* _Task to complete_: Copy from the comment thread below, starting at the words "posted by clorox" and stopping after "the natural choice?".

Italy? I'm not surprised. I always seem to be reading something like this out of that area. It's like the Texas of Europe.
posted by Malice at 3:40 PM on May 27, 2011 [25 favorites]


For some reason this reminds me of Italian prosecutors charging the race car designer and team officials with manslaughter for driver Ayrton Senna's death in the 1994 San Marino Grand Prix.
posted by clorox at 3:40 PM on May 27, 2011 [1 favorite]


It seems they've opted for a trial rather than the committee of inquiry that would naturally follow such an event. (You want to work out whether the public were told the right thing at the right time and whether the public were capable of understanding what they were told and so on. Clearly a chunk of the public (and the prosecutor) don't understand that you can't predict earthquakes.) Is there some weird quirk of Italian law, government or culture that makes this the natural choice?
posted by hoyland at 3:44 PM on May 27, 2011 [1 favorite]


This is The Onion, right? It is, right? RIGHT?

Ho. Ly. Shit. Human beings really do terrify me sometimes.
posted by Decani at 3:47 PM on May 27, 2011 [1 favorite]


I think the framing of the FPP is somewhat misleading.

This may or may not actually be the case, but the prosecutors are going after the scientists that were on a panel charged with assessing quake risks, who allegedly said that there was NO risk. Furthermore, they allege the panel withheld information about which buildings specifically were higher risk of failure than others.

In the US if a bunch of engineers did this, you bet they'd be brought up on charges, too.
posted by chimaera at 3:50 PM on May 27, 2011 [10 favorites]


Wasn't there a guy who did predict the quake, and then got in legal trouble for it because people thought he was spreading panic?

* _Data entries_:
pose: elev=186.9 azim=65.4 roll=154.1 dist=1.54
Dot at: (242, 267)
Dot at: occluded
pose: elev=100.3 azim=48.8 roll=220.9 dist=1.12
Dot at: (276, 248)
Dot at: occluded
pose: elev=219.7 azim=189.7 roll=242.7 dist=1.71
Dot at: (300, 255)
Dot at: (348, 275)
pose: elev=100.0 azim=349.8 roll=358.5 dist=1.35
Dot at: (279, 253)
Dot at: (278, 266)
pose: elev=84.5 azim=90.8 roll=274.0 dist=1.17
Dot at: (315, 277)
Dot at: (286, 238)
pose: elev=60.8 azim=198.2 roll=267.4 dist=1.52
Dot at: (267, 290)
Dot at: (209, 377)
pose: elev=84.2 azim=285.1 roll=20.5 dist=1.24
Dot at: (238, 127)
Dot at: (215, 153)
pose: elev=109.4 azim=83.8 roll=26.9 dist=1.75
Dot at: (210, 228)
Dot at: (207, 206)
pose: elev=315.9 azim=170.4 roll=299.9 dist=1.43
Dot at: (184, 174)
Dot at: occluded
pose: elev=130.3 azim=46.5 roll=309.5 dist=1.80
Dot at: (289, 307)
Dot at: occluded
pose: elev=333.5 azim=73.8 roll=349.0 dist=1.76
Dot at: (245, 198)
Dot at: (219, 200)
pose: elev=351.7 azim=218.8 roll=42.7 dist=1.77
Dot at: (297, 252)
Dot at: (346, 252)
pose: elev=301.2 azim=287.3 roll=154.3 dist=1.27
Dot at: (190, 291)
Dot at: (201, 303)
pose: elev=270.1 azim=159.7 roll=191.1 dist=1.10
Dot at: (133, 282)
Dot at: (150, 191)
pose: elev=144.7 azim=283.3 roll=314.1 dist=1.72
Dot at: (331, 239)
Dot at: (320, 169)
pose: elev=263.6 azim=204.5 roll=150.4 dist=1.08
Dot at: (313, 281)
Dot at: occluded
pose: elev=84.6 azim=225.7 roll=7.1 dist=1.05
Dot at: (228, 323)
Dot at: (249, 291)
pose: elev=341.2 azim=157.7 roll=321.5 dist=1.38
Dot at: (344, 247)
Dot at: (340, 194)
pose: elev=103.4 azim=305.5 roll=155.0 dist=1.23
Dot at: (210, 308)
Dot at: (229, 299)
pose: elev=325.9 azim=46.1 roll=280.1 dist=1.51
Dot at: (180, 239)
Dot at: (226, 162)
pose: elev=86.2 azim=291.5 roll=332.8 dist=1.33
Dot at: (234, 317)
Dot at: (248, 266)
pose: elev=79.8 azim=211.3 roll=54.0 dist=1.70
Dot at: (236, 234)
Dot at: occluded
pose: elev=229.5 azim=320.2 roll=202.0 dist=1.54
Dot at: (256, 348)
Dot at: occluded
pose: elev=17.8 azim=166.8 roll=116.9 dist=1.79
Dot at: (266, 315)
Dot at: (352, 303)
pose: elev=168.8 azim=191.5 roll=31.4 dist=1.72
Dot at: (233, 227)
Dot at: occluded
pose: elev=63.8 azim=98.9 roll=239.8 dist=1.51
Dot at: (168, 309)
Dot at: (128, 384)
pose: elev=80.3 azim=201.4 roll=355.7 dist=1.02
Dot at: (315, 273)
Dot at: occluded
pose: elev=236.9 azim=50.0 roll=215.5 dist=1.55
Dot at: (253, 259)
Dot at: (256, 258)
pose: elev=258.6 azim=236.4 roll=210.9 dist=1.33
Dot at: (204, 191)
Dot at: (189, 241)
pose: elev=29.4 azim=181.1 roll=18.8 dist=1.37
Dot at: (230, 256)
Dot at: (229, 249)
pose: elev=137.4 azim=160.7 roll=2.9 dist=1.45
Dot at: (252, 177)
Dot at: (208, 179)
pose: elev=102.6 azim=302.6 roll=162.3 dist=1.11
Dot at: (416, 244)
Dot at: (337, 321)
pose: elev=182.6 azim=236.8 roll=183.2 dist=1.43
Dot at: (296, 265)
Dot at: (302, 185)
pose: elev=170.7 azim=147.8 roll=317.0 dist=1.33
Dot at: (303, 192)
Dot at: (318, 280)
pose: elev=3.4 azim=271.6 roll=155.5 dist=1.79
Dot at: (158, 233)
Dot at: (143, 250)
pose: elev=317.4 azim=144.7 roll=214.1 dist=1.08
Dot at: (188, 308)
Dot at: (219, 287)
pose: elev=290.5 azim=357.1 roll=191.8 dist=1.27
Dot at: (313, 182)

* _Exercise solution_:
posted by clorox at 3:40 PM on May 27, 2011 [1 favorite]


It seems they've opted for a trial rather than the committee of inquiry that would naturally follow such an event. (You want to work out whether the public were told the right thing at the right time and whether the public were capable of understanding what they were told and so on. Clearly a chunk of the public (and the prosecutor) don't understand that you can't predict earthquakes.) Is there some weird quirk of Italian law, government or culture that makes this the natural choice?